Clearcreek Twp. trustees took another step last week toward extending sewers to more than 400 undeveloped acres between Springboro and Lebanon in Warren County - recently elevated to Ohio’s 10th largest county.
Warren County engineers project it would cost $3.3 to $5.2 million to build sewers in the area around Red Lion and the intersections of Ohio 741, Ohio 122 and Ohio 123, south of Springboro.
Maps of future land use show commercial development at and around Red Lion’s central area at the intersections. Just north and south multi-family residential areas are designated.
Most of the undeveloped land is mapped for housing developments.
“The possible extending of sanitary sewer to Red Lion will also make this area more desirable for growth,” a Warren County Regional Planning Commission study said.

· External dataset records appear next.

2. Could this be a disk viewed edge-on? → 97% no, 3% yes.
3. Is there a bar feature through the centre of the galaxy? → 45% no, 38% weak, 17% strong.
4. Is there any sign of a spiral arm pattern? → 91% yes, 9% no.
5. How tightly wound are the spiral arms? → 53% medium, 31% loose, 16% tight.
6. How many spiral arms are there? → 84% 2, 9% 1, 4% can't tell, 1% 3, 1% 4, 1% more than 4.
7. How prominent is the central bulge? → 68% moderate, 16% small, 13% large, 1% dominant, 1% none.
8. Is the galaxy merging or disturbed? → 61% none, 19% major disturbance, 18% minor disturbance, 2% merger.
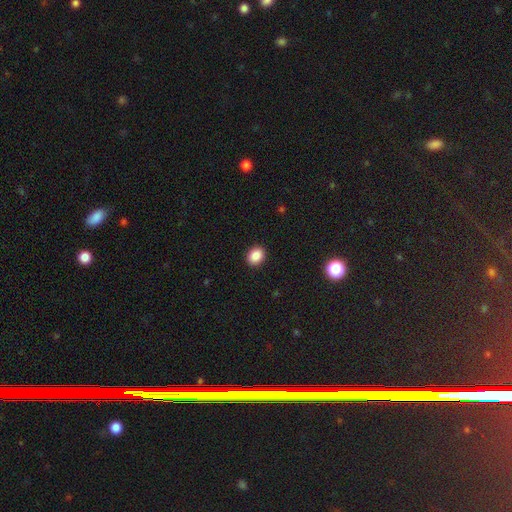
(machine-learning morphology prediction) This is clearly a smooth galaxy (87%). How rounded: likely round (61%). Merging: clearly none (92%).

“The lack of sanitary sewer in the area has made development difficult. Commercial development has been required to build their own wastewater treatment systems,” the study, approved by the Warren County commissioners in November 2017, continued.
On Wednesday, without comment, the Clearcreek trustees voted unanimously to authorize Administrator Matt Clark to negotiate a contract for a feasibility study on the project.
Fishbeck, Thompson, Carr & Huber Inc. was ranked first among four firms considered for the project.
Environmental Engineering Services Inc. was ranked second, Strand Associates third and LJB Inc. fourth, according to the resolution approved by the trustees.
After the meeting, Clark said it was too early to estimate the cost of the project or how it would be paid for.
He referred to the 2017 study, but said it was too early to determine the extent of the sewers added in the area.
“Its boundaries will change when the study is complete,” he said in an email.
One funding option for the sewers discussed in the study of Red Lion - and neighboring Hunter in Franklin Twp. - was to establish a tax increment financing district.
Within such districts, some or all property tax from improvements on the land is diverted for use in paying for infrastructure. This tax revenue would otherwise go to schools and other entities, including the township, taxing property owners within the area.
RELATED: Development continues in Red Lion
Wednesday’s vote is the latest step forward in a process begun when the trustees asked for the preliminary county study during the planning process in 2017 resulting in the Hunter-Red Lion study.
“The Clearcreek Township Board of Trustees are seeking to expand the tax base in this area and would rely on a sewer system to help facilitate the growth (commercial, office, industrial and higher density residential),” Jeff Palmer, Clearcreek Twp’s director of planning and zoning, said in a letter to the county.
“The updated Future Land Use Map reflects the possible sewer extension into Red Lion,” one chapter summary said.
The sixth and final chapter “summarizes the Warren County Water and Sewer Department’s sewer assessment study for Red Lion. The sewer history, existing conditions and capacity, as well as four sewer service options are explored in this chapter. County and Township officials along with property owners in the area will use the information to determine the feasibility of running sewer to the Red Lion area.”
A collection of bullet-points on weaknesses begins: “Lack of sewer service to Red Lion.”
Threats include “demand for water” and “sewer and capacity of sewer system”.
The center of Springboro is about 4.5 miles north of Red Lion on Ohio 741, Main Street in Springboro.
Downtown Lebanon is about 5.5 miles southeast of Red Lion.
Mason is 10 miles south of Red Lion on 741. The first phase of Union Village, a planned community between Red Lion and Mason, expected to grow to 12,000 residents and 4,500 homes over 30 years, is under construction.
So far, Red Lion remains relatively undeveloped despite a state road project at what was a five-pointed intersection.
A United Dairy Farmers gas and convenience store has been added since this project.
Oberer Land Developers is building a 70-home subdivision just north of the Red Lion on 741. Prior to this, Red Lion had “not had any significant residential development” since 2010, according to the study.
“There is a need to create maximum density zoning in the Hunter-Red Lion area. The area is recognized as predominately agrarian and the residents often reinforced their desire to retain that character,” the study recommended.
The existing Clearcreek Township zoning districts will need to be updated to reflect the sewer study findings. Industry cannot be located in areas where it is economically unfeasible to run sewer.”
Red Lion and Hunter “experienced strong population growth and development over the past 20 years due to their central location, strong job market and abundant vacant land zoned for residential use. The possible extending of sanitary sewer to Red Lion will also make this area more desirable for growth,” the study said.
Next Clark said he would negotiate a contract for the feasibility study with the consultant. The township has budgeted $15,000 to $20,000, he said.
The contract should be ready for trustee approval next Monday.
“I’d estimate a completed study by late November, early December, realistically,” he said.